AGI - Stonehenge è un monumento sorprendentemente complesso, che attira l'attenzione soprattutto per il suo spettacolare cerchio megalitico e "a ferro di cavallo", costruito intorno al 2600 a.C. Nel corso degli anni, sono state avanzate diverse teorie sul significato e la funzione di Stonehenge. Oggi, tuttavia, gli archeologi hanno un'immagine abbastanza chiara di questo monumento come "luogo per gli antenati", situato all'interno di un complesso paesaggio antico che comprendeva diversi altri elementi.
L'archeoastronomia ha un ruolo chiave in questa interpretazione poichè Stonehenge presenta un allineamento astronomico con il sole che, a causa della piattezza dell'orizzonte, si riferisce sia al solstizio d'estate che al tramonto del solstizio d'inverno. Ciò rappresenta un interesse simbolico dei costruttori nel ciclo solare, molto probabilmente legato alle connessioni tra l'aldilà e il solstizio d'inverno nelle società neolitiche.

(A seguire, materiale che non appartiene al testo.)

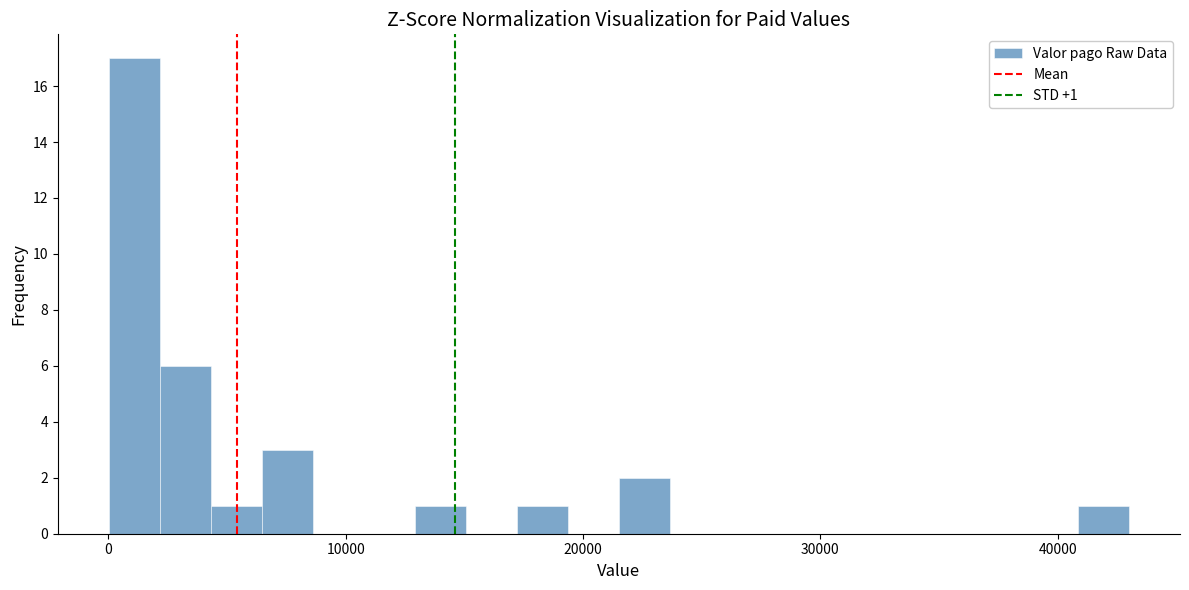

Around what value on the x-axis is the tallest bar? Give the approximate position of its centre, as read against the axis.

1000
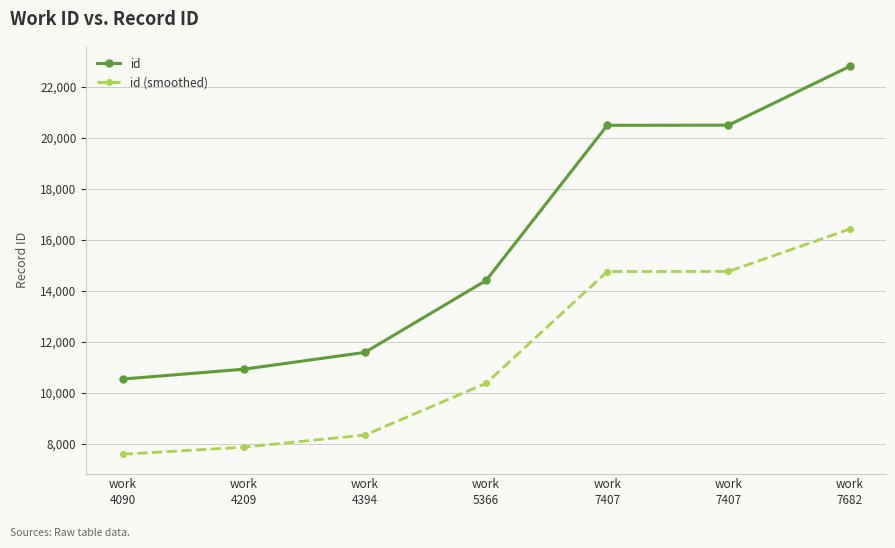

What is the greatest value displayed?

22803.0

Questo è, ovviamente, molto lontano dall'affermare che il monumento fosse utilizzato come un gigantesco dispositivo calendario, come invece è stato proposto in una nuova teoria pubblicata nella rinnovata rivista di archeologia Antiquity. Secondo questa teoria, il monumento rappresenta un calendario basato su 365 giorni all'anno divisi in 12 mesi da 30 giorni più cinque giorni epagomeni, con l'aggiunta di un anno bisestile ogni quattro. Questo calendario è identico a quello alessandrino, introdotto più di due millenni dopo, alla fine del primo secolo a.C. come combinazione del calendario giuliano e del calendario civile egiziano.
Per giustificare questo "calendario in pietra", il numero dei giorni viene ottenuto moltiplicando i 30 architravi di sarsen probabilmente presenti nel progetto originale per 12 e aggiungendo a 360 il numero dei triliti in piedi del ferro di cavallo, che sono cinque. L'aggiunta di un anno bisestile ogni quattro è correlata al numero delle "pietre di stazione", che è, infatti, quattro. Questo macchinario sarebbe stato mantenuto in funzione utilizzando l'allineamento al solstizio dell'asse e sarebbe stato presumibilmente preso dall'Egitto, raffinando molto, tuttavia, il calendario egiziano, che era di 365 giorni (la correzione bisestile non era presente fino ai tempi romani).
Questa è la teoria ammirevolmente affascinante che è stata sottoposta a un severo test di stress da due rinomati esperti di archeoastronomia, Juan Antonio Belmonte (Instituto de Astrofi'sica de Canarias e Universidad de La Laguna, Tenerife, Spagna) e Giulio Magli (Politecnico di Milano).
Nel loro articolo, che sarà pubblicato anche su Antiquity, gli autori mostrano che la teoria si basa su una serie di interpretazioni forzate delle connessioni.